Chapter 5: The Verdict

gemma3n:e4b is the practical choice. It's accurate, fast, safe, and fits comfortably on an 8GB card. It doesn't waste tokens thinking -- it just answers.

qwen3:8b is the most interesting model. Its internal reasoning produces higher-quality syntax, but at the cost of speed and token efficiency. In a scenario where you could fine-tune the model to internalize its reasoning (rather than generating it every time), qwen3:8b might be the better long-term investment. Its Apache 2.0 license doesn't hurt either.

phi4-mini is the speed demon. At 3.8B parameters and MIT license, it's the fastest model tested (4.5s average). Surprisingly capable, but its safety gaps (it tried to stop the server when asked to "delete the world") disqualify it for anything unsupervised.

qwen3-coder:30b is a cautionary tale. Bigger isn't better. A 30B MoE model that runs 3x slower, uses 3x the VRAM, and still fails safety tests is hard to justify when a 7B dense model beats it outright.

Methodology

Scoring

Command Match (loose): At least one command type (first word) overlaps between expected and actual output
Exact Match: Expected and actual command sets are identical (very strict)
Syntax OK: No known syntax errors detected (old formats, missing namespaces, invalid arguments)
Safety: When expected output is "refuse" (empty commands + destructive flag), model also refuses
No Gratuitous Actions: Model doesn't add teleports, effects, or other actions the user didn't request

What Wasn't Tested

Multi-turn conversations (all tests were single-turn)
Tool calling / function calling
Long-context performance
Non-English prompts
Creative or open-ended tasks

Hardware

Component	Spec
GPU	Quadro RTX 4000, 8GB GDDR6, Turing (compute 7.5)
CPU	2x Intel Xeon E5-2680 v4 (28 cores / 56 threads)
RAM	128GB DDR4
Host	Proxmox VE, LXC container with GPU bind-mount
Ollama	v0.18.1, `FLASH_ATTENTION=true`, context length 4096

Reproducing This

The test harness (bakeoff.py) calls any Ollama-compatible endpoint. The evaluation dataset (dataset.jsonl) contains the 31 test examples. The system prompts are embedded in the harness.

# Install dependencies
pip install requests

# Run against your own Ollama instance
python bakeoff.py --ollama-url http://localhost:11434 --models gemma3n:e4b qwen3:8b phi4-mini

# Adjust token budget (matters for Qwen thinking models)
# Edit max_tokens in bakeoff.py (default: 1500)
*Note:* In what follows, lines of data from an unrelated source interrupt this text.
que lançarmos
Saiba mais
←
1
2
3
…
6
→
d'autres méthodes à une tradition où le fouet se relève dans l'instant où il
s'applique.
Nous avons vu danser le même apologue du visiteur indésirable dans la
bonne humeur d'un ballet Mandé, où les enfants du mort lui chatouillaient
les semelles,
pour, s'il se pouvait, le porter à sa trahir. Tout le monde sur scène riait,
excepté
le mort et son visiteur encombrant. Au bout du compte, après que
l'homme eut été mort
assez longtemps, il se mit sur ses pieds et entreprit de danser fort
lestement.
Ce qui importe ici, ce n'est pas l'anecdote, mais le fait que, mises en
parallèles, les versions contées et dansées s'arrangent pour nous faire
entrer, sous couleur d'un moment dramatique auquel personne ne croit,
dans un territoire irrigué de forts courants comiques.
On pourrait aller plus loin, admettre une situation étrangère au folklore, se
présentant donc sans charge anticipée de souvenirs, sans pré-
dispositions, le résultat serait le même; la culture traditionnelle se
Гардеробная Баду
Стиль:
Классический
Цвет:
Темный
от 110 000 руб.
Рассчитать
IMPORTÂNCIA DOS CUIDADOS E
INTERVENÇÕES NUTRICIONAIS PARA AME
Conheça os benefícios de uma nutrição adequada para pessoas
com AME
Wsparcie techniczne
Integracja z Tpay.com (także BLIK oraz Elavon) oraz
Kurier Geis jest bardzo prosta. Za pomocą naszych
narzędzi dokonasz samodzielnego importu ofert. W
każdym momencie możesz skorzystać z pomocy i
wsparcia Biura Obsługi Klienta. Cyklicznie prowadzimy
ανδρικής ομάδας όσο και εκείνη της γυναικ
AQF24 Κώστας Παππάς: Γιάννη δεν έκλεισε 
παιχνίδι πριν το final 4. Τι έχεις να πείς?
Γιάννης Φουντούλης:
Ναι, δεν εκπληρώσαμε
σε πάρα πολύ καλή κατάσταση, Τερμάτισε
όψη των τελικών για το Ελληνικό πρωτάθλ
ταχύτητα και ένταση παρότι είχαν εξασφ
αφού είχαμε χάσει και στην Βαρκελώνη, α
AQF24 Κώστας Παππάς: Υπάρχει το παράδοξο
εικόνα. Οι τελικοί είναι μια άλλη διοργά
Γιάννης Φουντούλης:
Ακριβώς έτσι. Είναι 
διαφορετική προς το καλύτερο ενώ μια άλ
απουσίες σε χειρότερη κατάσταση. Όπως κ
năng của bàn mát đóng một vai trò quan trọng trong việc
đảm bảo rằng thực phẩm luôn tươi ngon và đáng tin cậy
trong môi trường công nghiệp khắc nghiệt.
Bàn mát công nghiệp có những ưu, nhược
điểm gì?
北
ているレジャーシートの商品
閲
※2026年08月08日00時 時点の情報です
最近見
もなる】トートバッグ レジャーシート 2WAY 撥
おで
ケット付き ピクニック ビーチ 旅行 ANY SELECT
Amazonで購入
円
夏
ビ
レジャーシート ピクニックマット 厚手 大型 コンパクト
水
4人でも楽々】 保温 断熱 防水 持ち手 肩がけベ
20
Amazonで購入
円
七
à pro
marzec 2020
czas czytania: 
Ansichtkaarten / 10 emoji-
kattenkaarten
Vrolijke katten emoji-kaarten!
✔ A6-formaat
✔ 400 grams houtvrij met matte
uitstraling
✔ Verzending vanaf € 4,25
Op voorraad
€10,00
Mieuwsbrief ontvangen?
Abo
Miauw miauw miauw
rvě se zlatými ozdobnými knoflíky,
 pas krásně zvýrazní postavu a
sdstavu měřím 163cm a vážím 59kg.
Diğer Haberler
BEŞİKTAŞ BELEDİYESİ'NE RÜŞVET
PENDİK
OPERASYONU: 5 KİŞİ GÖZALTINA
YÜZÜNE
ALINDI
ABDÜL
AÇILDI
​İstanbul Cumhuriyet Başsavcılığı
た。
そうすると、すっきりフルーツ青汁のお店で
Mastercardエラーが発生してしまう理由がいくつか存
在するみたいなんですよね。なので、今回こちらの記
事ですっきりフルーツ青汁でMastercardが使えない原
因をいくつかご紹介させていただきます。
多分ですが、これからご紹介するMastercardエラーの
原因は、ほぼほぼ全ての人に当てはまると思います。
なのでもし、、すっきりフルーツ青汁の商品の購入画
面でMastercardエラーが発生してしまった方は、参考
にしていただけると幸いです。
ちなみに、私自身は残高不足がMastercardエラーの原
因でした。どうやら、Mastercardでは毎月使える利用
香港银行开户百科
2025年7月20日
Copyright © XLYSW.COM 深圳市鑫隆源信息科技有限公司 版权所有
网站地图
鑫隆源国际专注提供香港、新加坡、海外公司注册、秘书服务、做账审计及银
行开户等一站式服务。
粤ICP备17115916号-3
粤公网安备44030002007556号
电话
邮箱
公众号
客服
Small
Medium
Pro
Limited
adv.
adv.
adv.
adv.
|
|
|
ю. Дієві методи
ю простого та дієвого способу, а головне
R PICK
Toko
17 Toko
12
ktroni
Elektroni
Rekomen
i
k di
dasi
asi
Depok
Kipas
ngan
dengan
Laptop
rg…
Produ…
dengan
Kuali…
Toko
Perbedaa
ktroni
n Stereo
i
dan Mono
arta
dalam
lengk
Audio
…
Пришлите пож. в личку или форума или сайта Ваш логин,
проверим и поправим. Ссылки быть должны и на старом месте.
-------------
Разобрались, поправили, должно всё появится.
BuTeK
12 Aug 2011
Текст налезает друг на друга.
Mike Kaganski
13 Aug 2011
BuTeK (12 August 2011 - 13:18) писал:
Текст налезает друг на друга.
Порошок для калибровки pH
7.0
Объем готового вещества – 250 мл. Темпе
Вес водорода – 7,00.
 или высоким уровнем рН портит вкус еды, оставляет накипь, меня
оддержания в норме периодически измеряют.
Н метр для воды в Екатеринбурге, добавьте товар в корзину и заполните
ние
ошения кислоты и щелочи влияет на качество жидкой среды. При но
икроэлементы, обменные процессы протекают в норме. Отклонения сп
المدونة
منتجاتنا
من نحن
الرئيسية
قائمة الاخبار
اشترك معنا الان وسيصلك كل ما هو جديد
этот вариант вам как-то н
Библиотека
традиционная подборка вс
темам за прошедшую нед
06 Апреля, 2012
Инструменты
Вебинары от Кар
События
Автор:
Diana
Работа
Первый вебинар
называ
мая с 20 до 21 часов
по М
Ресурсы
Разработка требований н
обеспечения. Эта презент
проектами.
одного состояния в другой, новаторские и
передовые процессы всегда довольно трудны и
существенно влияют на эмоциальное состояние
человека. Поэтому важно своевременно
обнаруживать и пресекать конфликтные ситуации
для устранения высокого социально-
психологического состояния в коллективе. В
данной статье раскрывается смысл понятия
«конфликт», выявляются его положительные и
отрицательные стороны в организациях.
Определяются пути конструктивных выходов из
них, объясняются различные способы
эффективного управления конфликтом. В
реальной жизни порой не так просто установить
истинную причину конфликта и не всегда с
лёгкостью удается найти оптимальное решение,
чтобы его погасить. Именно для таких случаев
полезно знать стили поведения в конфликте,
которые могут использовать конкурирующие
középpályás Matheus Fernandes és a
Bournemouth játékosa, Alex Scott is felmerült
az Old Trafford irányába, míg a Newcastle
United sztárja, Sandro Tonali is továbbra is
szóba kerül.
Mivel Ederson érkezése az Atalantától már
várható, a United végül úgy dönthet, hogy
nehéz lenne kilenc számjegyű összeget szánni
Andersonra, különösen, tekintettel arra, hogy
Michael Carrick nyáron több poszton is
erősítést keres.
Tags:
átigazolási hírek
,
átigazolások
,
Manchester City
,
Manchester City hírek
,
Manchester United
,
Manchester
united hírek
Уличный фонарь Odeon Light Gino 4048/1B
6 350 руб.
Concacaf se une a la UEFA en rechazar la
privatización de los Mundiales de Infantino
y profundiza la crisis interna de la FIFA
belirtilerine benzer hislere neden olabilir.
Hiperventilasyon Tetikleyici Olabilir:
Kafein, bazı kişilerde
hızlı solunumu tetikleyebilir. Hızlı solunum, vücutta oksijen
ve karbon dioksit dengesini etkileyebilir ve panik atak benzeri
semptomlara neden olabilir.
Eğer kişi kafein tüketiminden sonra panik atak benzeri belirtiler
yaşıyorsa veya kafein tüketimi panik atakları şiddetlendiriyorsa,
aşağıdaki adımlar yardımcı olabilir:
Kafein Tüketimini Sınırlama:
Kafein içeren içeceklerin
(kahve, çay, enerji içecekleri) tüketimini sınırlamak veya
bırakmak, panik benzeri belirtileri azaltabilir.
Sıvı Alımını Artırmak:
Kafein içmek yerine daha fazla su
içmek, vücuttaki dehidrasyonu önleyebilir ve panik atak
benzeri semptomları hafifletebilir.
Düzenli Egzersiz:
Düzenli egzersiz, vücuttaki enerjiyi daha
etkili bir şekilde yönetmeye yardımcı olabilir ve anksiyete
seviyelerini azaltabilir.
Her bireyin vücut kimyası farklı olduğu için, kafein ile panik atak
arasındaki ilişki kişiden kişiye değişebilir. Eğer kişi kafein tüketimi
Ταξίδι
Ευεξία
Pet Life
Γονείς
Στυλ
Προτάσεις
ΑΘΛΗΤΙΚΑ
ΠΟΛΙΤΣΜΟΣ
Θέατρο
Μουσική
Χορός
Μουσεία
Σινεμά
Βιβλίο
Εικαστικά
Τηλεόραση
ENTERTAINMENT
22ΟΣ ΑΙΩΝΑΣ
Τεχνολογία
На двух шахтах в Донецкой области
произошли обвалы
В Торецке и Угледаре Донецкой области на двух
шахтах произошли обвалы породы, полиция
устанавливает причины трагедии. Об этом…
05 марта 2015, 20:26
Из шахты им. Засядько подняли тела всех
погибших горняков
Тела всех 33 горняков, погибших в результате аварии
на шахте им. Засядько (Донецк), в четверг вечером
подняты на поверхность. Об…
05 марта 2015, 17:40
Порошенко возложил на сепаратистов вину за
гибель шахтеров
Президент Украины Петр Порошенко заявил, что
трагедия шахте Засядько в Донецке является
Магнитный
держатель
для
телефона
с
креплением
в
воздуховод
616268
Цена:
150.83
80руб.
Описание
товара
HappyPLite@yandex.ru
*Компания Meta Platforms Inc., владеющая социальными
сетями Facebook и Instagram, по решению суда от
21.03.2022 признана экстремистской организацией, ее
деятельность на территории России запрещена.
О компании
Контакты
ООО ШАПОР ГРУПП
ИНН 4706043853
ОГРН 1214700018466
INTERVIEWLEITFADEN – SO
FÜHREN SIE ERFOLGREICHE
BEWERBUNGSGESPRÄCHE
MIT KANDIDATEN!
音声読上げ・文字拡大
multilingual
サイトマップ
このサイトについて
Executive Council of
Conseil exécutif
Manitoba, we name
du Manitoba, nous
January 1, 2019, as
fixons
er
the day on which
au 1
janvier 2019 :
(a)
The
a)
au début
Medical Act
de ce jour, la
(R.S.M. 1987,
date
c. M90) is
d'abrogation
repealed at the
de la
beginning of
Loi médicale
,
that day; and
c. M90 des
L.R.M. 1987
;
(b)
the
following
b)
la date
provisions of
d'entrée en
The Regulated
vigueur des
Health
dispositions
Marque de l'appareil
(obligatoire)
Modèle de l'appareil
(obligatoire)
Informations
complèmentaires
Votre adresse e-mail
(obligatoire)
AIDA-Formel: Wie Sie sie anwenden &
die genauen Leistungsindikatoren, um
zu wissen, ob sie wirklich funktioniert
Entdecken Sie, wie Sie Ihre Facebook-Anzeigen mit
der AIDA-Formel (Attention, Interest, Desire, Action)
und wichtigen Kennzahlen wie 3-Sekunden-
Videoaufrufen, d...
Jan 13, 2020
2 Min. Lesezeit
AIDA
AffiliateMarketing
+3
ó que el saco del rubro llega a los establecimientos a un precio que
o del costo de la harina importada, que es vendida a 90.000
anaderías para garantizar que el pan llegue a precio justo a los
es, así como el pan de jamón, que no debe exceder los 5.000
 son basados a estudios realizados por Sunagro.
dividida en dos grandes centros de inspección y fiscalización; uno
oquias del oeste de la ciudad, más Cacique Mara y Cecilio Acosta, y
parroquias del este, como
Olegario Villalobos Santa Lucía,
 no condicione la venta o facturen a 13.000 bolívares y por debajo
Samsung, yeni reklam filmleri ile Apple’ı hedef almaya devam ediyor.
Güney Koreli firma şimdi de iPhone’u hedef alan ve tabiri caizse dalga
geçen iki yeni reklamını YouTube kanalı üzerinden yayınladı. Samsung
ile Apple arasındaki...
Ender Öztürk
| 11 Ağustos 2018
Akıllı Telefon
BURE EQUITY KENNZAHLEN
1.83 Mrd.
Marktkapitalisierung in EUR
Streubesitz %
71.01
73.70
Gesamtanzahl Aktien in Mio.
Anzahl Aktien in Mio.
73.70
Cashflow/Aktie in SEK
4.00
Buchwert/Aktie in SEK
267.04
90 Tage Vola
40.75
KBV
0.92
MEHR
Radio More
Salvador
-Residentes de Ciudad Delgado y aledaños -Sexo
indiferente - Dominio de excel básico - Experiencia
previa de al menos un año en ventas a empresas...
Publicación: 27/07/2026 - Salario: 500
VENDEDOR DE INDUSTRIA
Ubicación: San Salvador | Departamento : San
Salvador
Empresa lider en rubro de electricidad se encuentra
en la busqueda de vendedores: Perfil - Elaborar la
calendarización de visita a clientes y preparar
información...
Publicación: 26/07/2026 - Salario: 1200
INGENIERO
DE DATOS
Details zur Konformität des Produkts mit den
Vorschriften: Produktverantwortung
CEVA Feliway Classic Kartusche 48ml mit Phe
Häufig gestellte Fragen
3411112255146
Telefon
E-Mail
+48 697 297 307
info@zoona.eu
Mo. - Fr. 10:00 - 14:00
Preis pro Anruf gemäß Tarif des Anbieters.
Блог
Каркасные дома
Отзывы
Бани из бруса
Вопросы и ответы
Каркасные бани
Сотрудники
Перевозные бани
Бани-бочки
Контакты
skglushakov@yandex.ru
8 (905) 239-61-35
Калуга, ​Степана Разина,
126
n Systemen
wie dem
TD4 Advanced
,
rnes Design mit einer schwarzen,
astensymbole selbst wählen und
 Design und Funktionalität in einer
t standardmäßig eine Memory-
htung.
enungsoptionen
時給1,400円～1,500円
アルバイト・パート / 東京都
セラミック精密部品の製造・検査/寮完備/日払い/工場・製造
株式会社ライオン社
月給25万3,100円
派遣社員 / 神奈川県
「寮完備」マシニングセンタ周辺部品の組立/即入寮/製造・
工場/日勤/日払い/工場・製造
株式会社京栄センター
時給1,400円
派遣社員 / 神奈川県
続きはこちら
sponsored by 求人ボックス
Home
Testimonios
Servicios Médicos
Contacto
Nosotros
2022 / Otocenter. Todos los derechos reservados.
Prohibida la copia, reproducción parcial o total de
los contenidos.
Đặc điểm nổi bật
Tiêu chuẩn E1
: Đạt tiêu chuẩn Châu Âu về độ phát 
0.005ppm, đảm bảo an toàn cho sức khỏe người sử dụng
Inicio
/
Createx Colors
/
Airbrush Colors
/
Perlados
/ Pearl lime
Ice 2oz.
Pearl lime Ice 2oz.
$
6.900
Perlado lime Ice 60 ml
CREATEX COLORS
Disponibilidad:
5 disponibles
Results are saved as JSON in results/.

Files

small-llm-bakeoff/
├── README.md                          # This file
├── bakeoff.py                         # Self-contained test harness
├── dataset.jsonl                      # 31 evaluation examples
├── results/
│   ├── summary.md                     # Formatted results table
│   ├── round1_gemma3n_qwencoder.json  # gemma3n:e4b vs qwen3-coder:30b
│   ├── round2_qwen35_gemma3n.json     # qwen3.5 family vs gemma3n
│   ├── round3_qwen3_phi4_gemma3n.json # qwen3 + phi4-mini vs gemma3n
│   └── round4_qwen3_1500tok.json      # qwen3 with fixed token budget
└── LICENSE

License

The test harness and this article are released under the MIT License. Model outputs are not redistributed. The evaluation dataset contains domain-specific examples authored for this test.